To do: Wherever a line in the data below holds "plantilla", copy that line.

Information supplied:
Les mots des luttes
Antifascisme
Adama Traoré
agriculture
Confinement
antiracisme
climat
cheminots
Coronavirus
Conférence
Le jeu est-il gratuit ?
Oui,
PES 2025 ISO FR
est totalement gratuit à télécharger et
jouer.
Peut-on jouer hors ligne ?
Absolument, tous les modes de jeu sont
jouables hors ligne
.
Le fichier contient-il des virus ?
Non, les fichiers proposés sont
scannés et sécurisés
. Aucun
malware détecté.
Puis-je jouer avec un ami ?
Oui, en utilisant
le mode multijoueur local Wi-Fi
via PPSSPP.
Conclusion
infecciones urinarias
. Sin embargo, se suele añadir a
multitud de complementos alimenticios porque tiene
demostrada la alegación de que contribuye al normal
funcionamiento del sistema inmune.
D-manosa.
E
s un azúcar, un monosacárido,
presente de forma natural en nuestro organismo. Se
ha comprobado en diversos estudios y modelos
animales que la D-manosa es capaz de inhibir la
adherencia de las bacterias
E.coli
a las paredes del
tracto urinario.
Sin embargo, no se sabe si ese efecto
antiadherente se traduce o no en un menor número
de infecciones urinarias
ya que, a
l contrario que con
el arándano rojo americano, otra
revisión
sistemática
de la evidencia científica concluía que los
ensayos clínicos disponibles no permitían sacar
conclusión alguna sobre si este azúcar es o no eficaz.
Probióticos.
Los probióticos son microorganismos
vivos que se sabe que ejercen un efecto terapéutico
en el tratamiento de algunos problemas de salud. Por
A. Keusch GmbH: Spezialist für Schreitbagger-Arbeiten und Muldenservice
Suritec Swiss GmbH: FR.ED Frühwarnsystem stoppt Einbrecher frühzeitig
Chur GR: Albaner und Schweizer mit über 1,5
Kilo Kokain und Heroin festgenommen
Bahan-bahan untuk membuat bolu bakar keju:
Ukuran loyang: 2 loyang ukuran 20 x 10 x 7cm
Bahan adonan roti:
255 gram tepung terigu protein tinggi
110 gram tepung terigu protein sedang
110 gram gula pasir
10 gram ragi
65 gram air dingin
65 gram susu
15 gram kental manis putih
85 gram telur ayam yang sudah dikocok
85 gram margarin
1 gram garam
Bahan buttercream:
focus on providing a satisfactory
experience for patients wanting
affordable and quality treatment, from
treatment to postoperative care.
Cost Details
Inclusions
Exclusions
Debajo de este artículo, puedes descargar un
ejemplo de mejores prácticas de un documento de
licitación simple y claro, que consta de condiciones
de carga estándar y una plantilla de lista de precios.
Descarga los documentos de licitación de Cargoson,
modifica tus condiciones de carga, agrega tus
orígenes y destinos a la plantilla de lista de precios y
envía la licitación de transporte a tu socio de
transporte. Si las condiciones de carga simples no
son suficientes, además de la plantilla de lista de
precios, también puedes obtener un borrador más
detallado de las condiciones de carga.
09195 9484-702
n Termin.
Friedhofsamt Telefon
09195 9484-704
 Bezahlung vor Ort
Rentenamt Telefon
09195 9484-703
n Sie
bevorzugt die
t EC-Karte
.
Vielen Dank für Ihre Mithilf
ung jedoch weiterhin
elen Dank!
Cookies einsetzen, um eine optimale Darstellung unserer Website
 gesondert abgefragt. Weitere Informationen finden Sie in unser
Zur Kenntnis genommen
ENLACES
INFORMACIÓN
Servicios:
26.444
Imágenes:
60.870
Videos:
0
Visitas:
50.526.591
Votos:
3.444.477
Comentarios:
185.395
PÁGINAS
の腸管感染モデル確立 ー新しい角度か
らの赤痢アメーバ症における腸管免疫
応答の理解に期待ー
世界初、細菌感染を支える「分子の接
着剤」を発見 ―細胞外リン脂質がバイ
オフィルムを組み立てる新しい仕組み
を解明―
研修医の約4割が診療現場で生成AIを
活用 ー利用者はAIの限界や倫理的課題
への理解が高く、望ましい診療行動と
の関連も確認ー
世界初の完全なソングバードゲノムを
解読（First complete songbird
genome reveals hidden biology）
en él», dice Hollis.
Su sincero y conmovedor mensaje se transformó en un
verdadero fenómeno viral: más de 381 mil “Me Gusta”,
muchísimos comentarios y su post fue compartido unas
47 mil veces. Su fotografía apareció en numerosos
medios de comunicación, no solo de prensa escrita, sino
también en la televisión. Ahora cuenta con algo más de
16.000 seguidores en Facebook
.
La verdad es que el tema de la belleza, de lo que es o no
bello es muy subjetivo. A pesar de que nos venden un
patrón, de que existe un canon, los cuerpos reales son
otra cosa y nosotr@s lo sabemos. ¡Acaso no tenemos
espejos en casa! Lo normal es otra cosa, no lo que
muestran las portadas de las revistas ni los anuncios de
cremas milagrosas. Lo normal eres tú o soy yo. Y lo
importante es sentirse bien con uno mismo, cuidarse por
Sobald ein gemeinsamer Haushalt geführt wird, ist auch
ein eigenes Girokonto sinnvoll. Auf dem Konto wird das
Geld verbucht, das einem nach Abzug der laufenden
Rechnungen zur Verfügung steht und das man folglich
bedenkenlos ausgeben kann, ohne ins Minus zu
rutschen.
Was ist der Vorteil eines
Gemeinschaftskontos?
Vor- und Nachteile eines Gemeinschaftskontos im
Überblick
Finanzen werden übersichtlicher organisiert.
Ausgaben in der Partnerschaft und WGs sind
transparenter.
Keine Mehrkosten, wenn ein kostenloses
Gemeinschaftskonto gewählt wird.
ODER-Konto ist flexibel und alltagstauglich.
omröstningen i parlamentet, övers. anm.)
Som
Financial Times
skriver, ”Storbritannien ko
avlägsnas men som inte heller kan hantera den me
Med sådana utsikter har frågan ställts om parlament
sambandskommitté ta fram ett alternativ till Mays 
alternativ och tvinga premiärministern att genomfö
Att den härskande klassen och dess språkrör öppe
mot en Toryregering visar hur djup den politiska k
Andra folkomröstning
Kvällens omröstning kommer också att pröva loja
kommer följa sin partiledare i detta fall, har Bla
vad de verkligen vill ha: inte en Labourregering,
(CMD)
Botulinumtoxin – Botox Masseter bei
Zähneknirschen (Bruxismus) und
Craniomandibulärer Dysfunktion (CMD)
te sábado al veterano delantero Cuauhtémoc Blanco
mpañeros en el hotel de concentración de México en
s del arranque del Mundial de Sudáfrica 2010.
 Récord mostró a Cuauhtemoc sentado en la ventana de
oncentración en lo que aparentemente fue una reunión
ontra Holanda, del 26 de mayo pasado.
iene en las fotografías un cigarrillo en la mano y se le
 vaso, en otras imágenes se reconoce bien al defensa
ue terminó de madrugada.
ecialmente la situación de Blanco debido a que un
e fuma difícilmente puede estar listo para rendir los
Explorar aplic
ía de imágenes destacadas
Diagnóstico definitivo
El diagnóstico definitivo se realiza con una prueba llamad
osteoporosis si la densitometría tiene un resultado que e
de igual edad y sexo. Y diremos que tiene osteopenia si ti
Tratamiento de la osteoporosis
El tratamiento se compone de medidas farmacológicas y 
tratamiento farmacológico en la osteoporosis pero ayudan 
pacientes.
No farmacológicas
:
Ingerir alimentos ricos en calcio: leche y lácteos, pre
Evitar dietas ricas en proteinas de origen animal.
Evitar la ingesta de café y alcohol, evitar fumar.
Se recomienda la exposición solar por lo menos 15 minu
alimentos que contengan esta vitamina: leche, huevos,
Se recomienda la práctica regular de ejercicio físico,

Output for this task:
de carga estándar y una plantilla de lista de precios.
orígenes y destinos a la plantilla de lista de precios y
son suficientes, además de la plantilla de lista de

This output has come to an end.